Danie to szczególnie dobrze smakuje na wiosnę, gdy dodamy młodej marchewki, rzodkiewki i ogórka. Niestety w Nicei nie można dostać ogórków gruntowych, a takie pewnie były by najlepsze, bo są najbardziej chrupiące!
Jaki ryż najlepszy do sushi bowl?
Użyłam basmati brązowy, ale nada się każdy: krótkoziarnisty, jaśminowy, czarny… W zasadzie można też ryż zastąpić np. kaszą jaglaną, jak ktoś woli !
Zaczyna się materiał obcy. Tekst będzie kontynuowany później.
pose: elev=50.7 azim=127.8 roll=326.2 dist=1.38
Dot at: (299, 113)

Ryż najlepiej gotować metodą absorpcji, ponieważ nie odlewamy w ten sposób cennych minerałów i wychodzi zwyczajnie smaczniejszy.
Jeśli nie wiesz co to znaczy, tutaj znajdziesz krótki poradnik. Ja dodatkowo jeszcze moczę ryż przez ok. pół godziny po opłukaniu, jednak bardziej chodzi mi o zasadę.
- Ryż basmati jasny oraz krótkoziarnisty wychodzi idealnie z podanej instrukcji (po wstępnym moczeniu).
- Ryż basmati brązowy gotowałam w 1,4 ilości wody przez 25 minut (ale lubię, żeby był al dente).
- 300 g łososia
- ¾ - 1 szklanka ryżu
- 1 awokado
- 1-2 marchewki
- 2 garści rzodkiewek
- kawałek ogórka
- sezam, zielona cebulka i ew. nori do posypania
- sos: 3 łyżki sosu sojowego* + 2 łyżki wody, łyżeczka miodu, trochę soku z limonki lub cytryny, opcjonalnie trochę wasabi
- Ryż ugotować. Trochę lub całkowicie ostudzić. Powyżej link do gotowania ryżu metodą absorpcji.
- Marchewki obrać i obieraczką utworzyć wstążki.
- Rzodkiewki, ogórka umyć i cienko pokroić.
- Miąższ awokado wybrać łyżką i pokroić.
- Sos: wszystkie składniki dokładnie wymieszać.
- Rybę dobrze opłukać, osuszyć i pokroić. Opcjonalnie można ją zamarynować w części sosu, a nawet upiec na patelni posmarowanej masłem (chwileczkę, do ścięcia).
- W miskach rozłożyć ciepły lub ostudzony ryż, warzywa, rybę, polać sosem i posypać sezamem, pokrojoną zieloną cebulką i ew. nori.
- Moje preferencje: ostudzony ryż z surową rybą.
Mój ulubiony sos sojowy to Kikkoman o obniżonej zawartości soli. Można go kupić np. na allegro.